> Quoted text:
━━━━━━━━━━━━━━━━━━━━━━━━━━━━━━
In this exemplary embodiment, the stream 180 includes steam although nitrogen may be used instead of or in addition to the steam. In at least one exemplary embodiment, at least a portion of the mixed stream 190 including the fuel gas is carried over to a spent catalyst conduit 174, as hereinafter described.

The fuel gas can include hydrogen, one or more C1-C4 hydrocarbons, preferably hydrogen and C1-C2 hydrocarbons. In other words, the fuel gas can include at least one of hydrogen, nitrogen, carbon monoxide, methane, ethane, ethene, propane, propene, butane, and butene, preferably at least one of hydrogen, methane, ethane, and ethene. The fuel gas stream can include or consist of a recycle off-gas from an FCC unit, or be obtained from other suitable sources within a refinery or a chemical manufacturing plant. Generally, heavier hydrocarbons require more molecules due to their weight and provide insufficient volume. As a consequence, it is desirable to use lighter molecules such as hydrogen, methane, and ethane versus heavier molecules such as butane, pentane, and nitrogen. Usually, the fuel gas can be at a pressure of about 340-about 1,400 kPa, and the steam can be at a pressure of no more than about 620 kPa and a temperature of no more than about 180° C. Typically, the volume of fuel gas can be about 0-about 100% of the mixed stream 190, preferably about 40-about 60%, by volume, of the mixed stream 190. Generally, the mixed stream 190 includes a weight ratio of fuel gas and steam in an amount of about 1:100-about 100:1, preferably about 1:2-about 2:1. The weight ratio of steam to fuel gas can be adjusted as conditions require. Generally, the fuel gas can be substantially the same composition as a lift gas utilized in an FCC unit provided at a base of a riser to lift and accelerate catalyst to a fuel injection point.
━━━━━━━━━━━━━━━━━━━━━━━━━━━━━━
> Raw records:
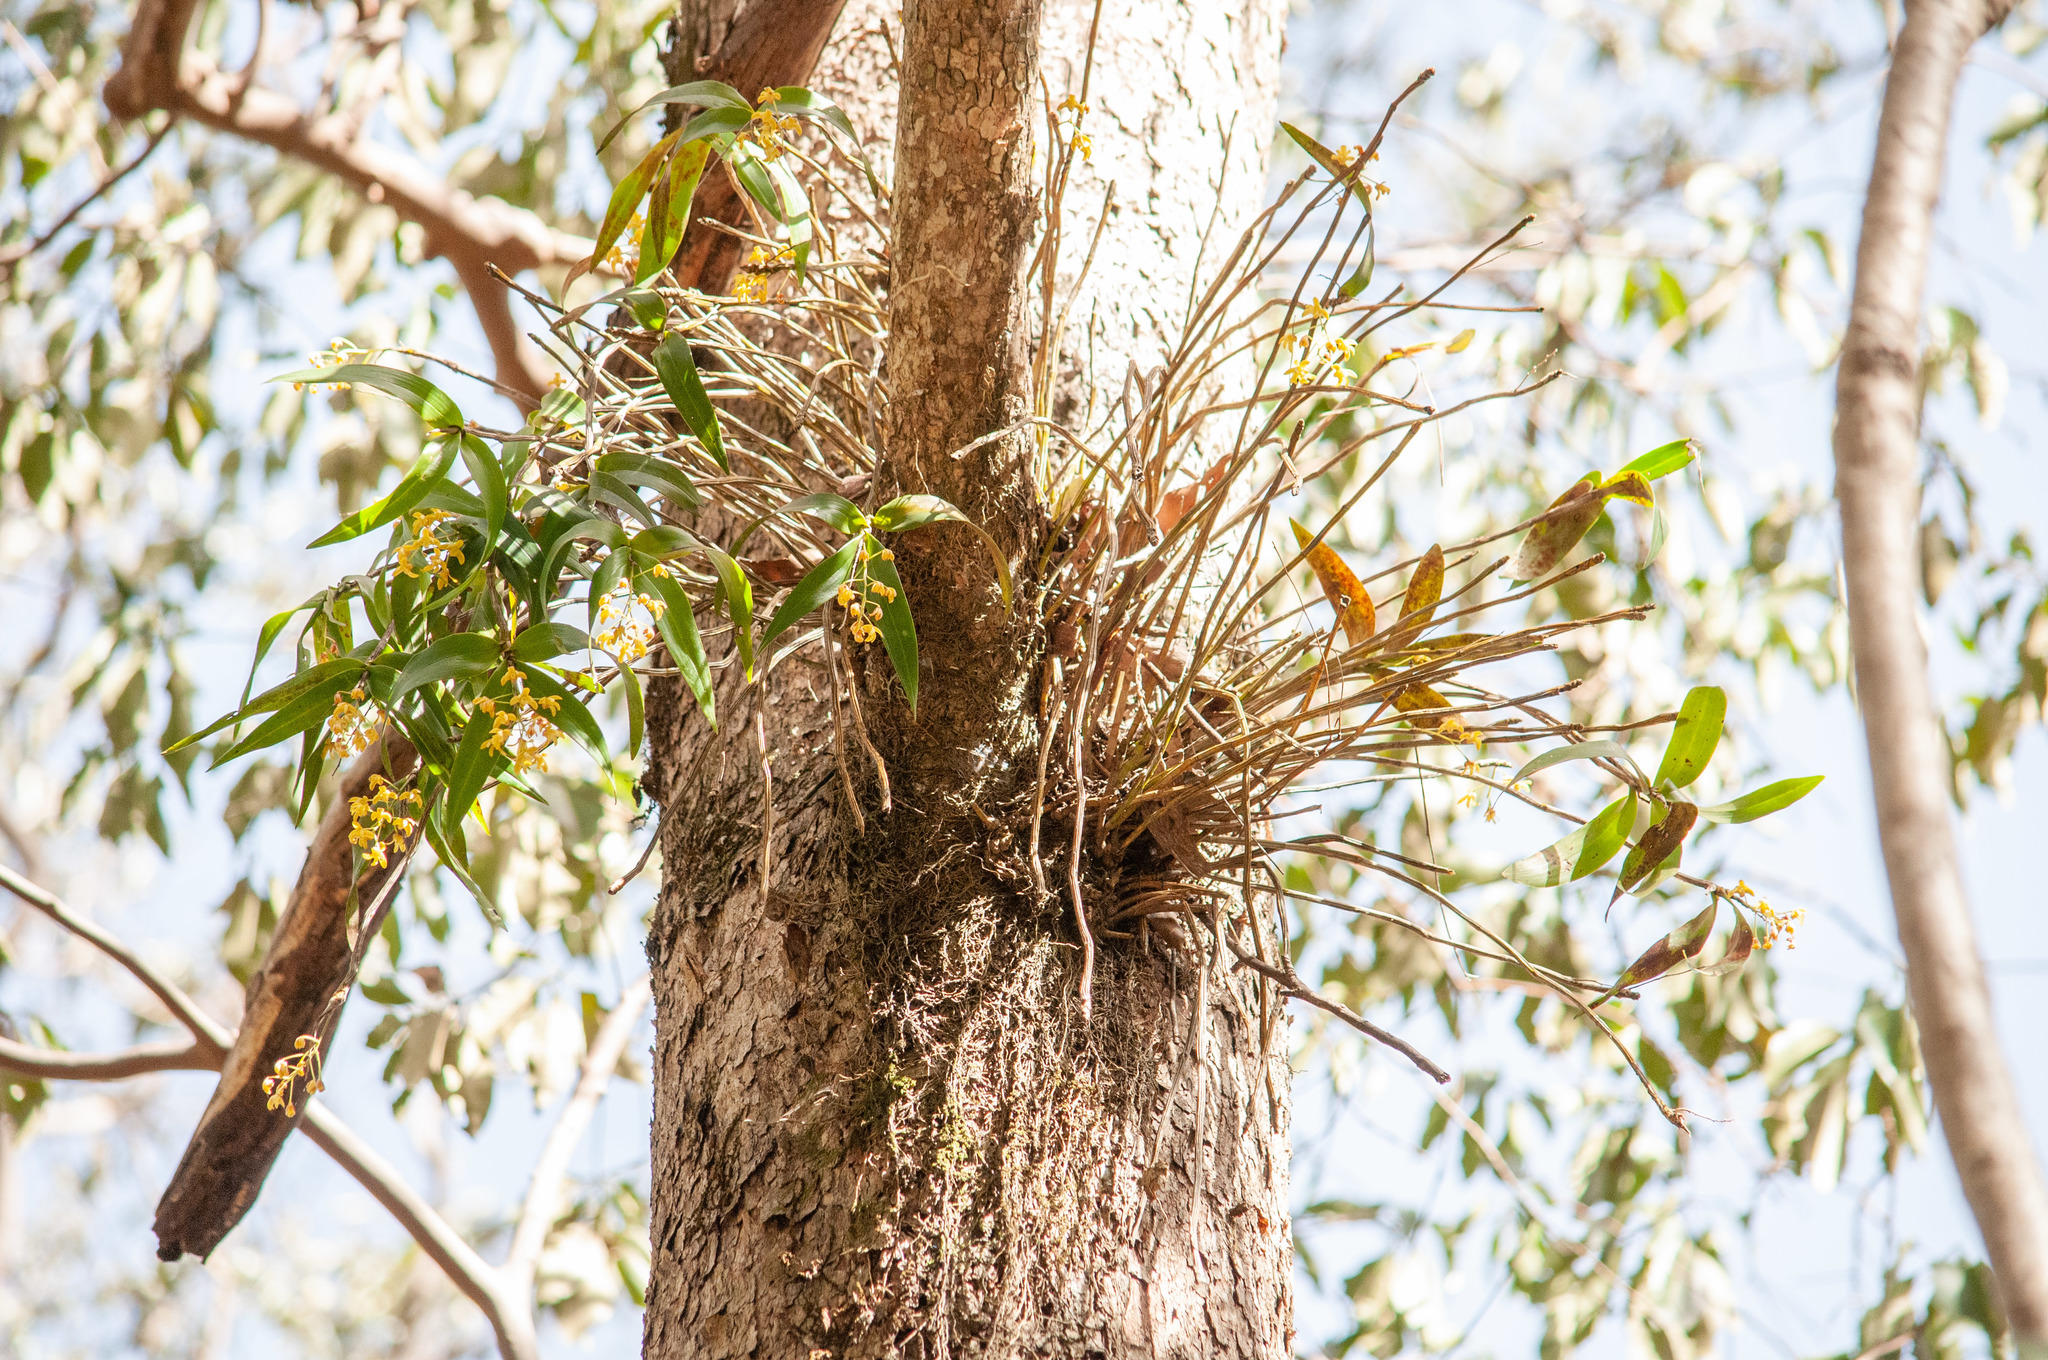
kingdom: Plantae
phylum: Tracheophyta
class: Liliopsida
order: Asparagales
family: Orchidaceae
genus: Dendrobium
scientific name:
━━━━━━━━━━━━━━━━━━━━━━━━━━━━━━
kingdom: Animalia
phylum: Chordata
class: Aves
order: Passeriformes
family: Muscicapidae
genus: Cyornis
━━━━━━━━━━━━━━━━━━━━━━━━━━━━━━
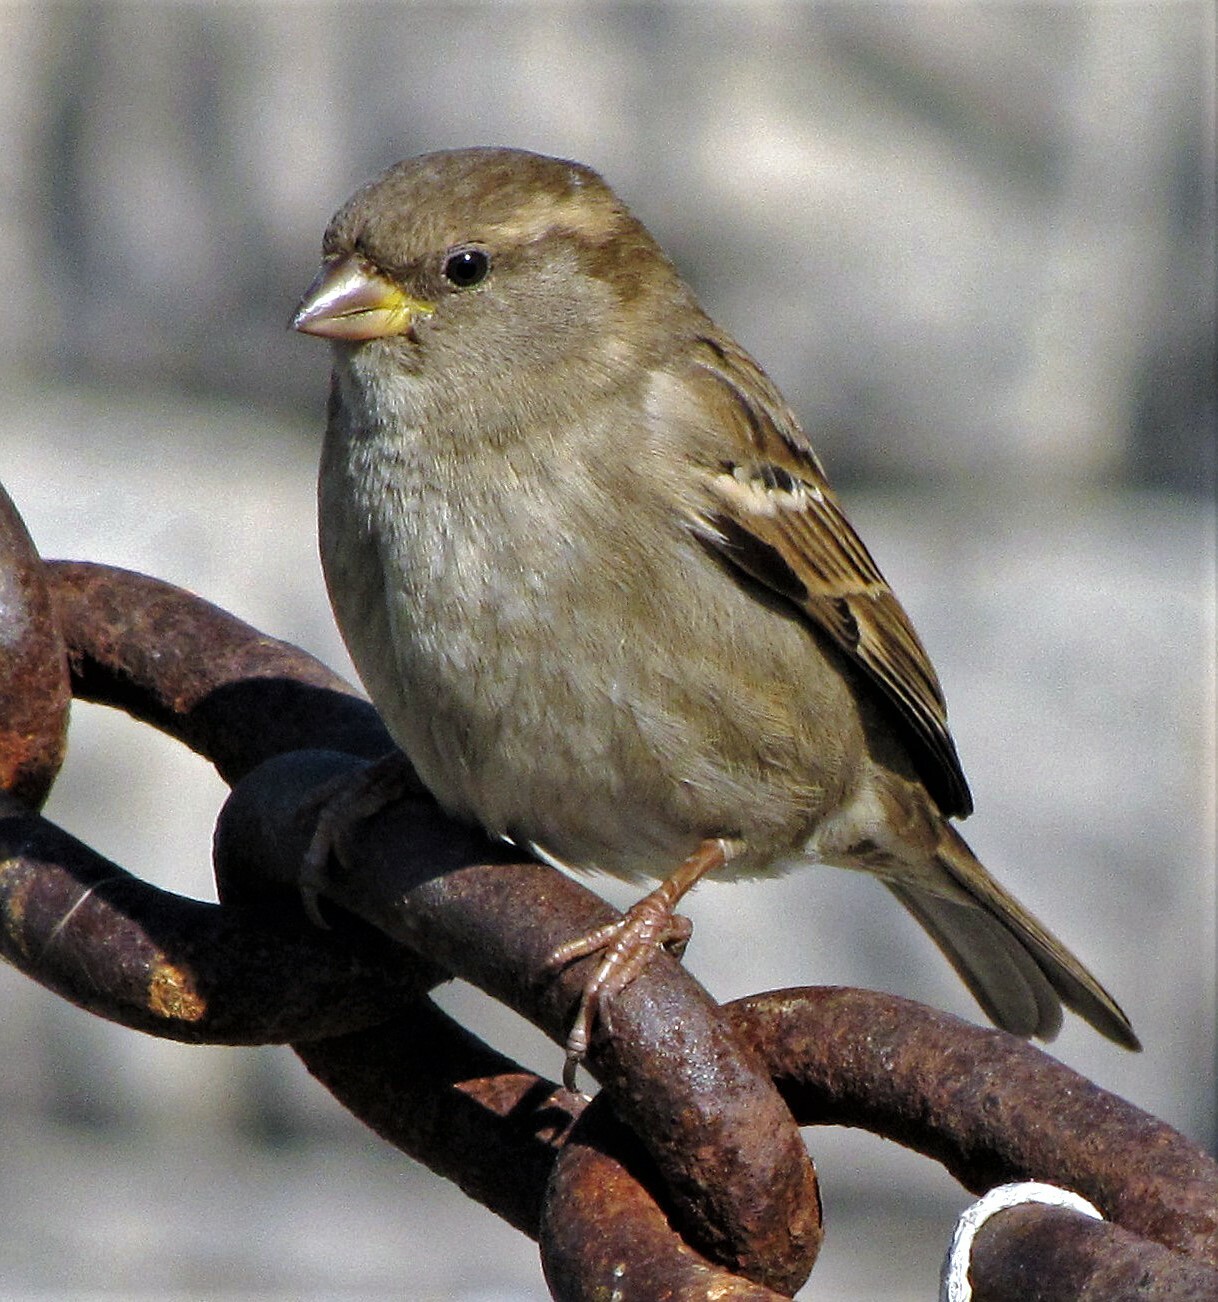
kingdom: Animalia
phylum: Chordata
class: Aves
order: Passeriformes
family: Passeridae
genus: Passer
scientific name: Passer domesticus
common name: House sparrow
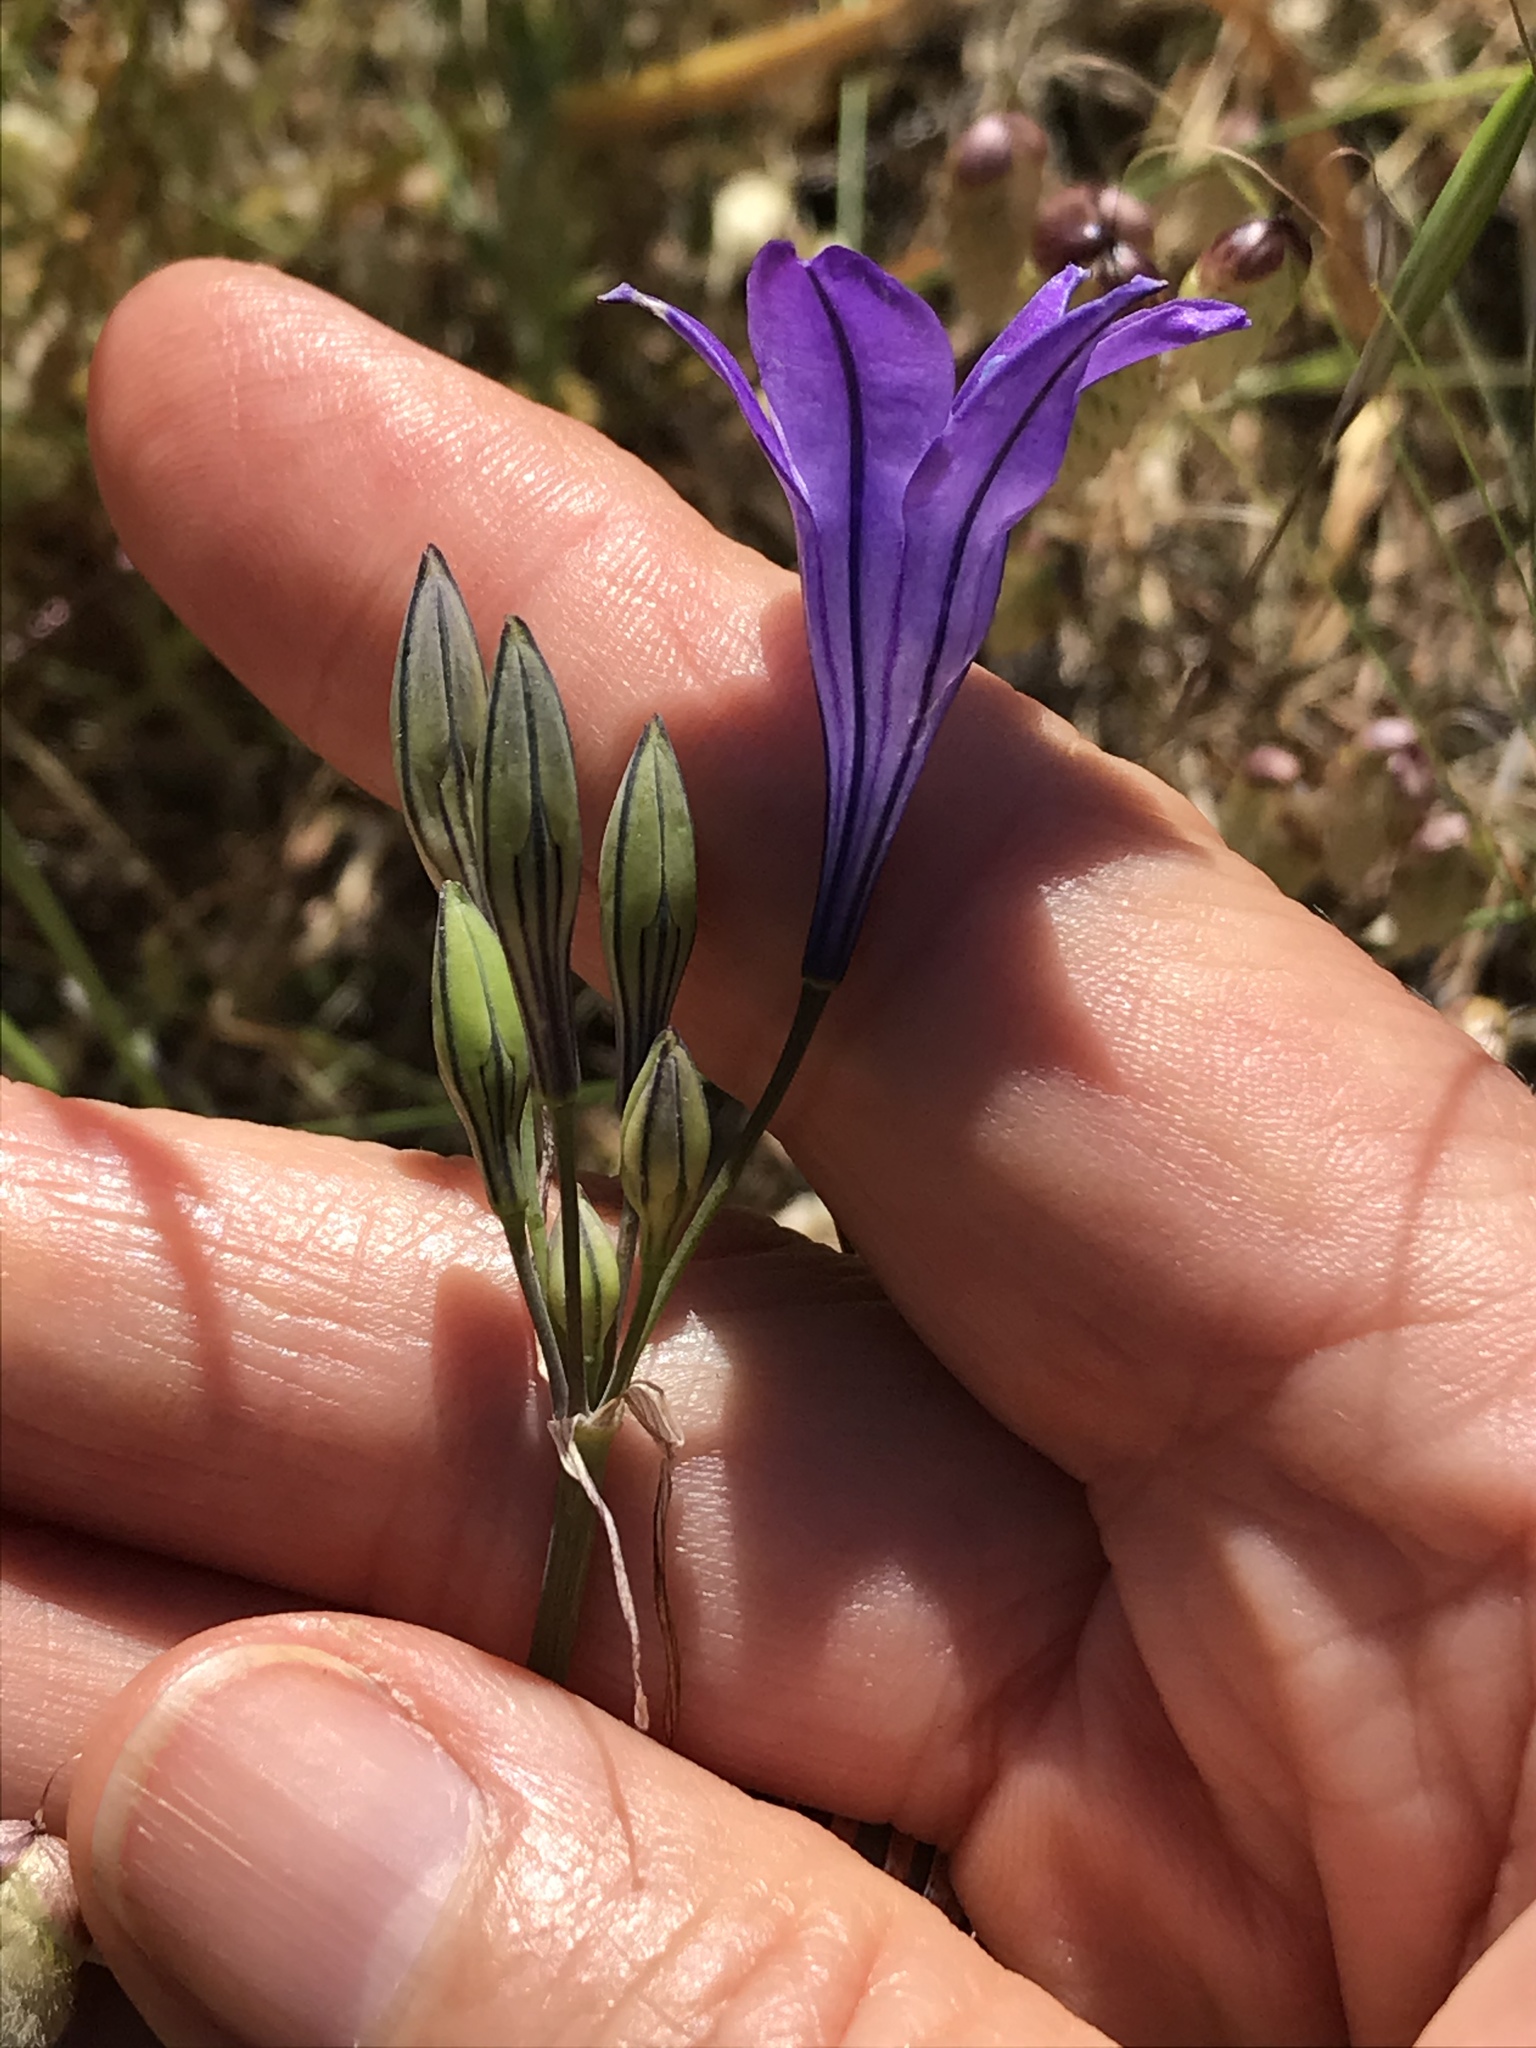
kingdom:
━━━━━━━━━━━━━━━━━━━━━━━━━━━━━━
> What this exercise asks:
1. Reproduce the part of the fuel gas passage starting with "In this exemplary" and going on through "as hereinafter described.".
2. Answer these questions from the fuel gas passage.
(a) What may be used in stream 180 instead of or in addition to steam?
(b) What is the preferred share of fuel gas in mixed stream 190, by volume?
(c) What is the highest temperature given for the steam?
The records are unrelated to the text and stand apart from it.

> Correct answers:
1.
In this exemplary embodiment, the stream 180 includes steam although nitrogen may be used instead of or in addition to the steam. In at least one exemplary embodiment, at least a portion of the mixed stream 190 including the fuel gas is carried over to a spent catalyst conduit 174, as hereinafter described.

2.
(a) Nitrogen.
(b) About 40 to about 60%.
(c) About 180° C.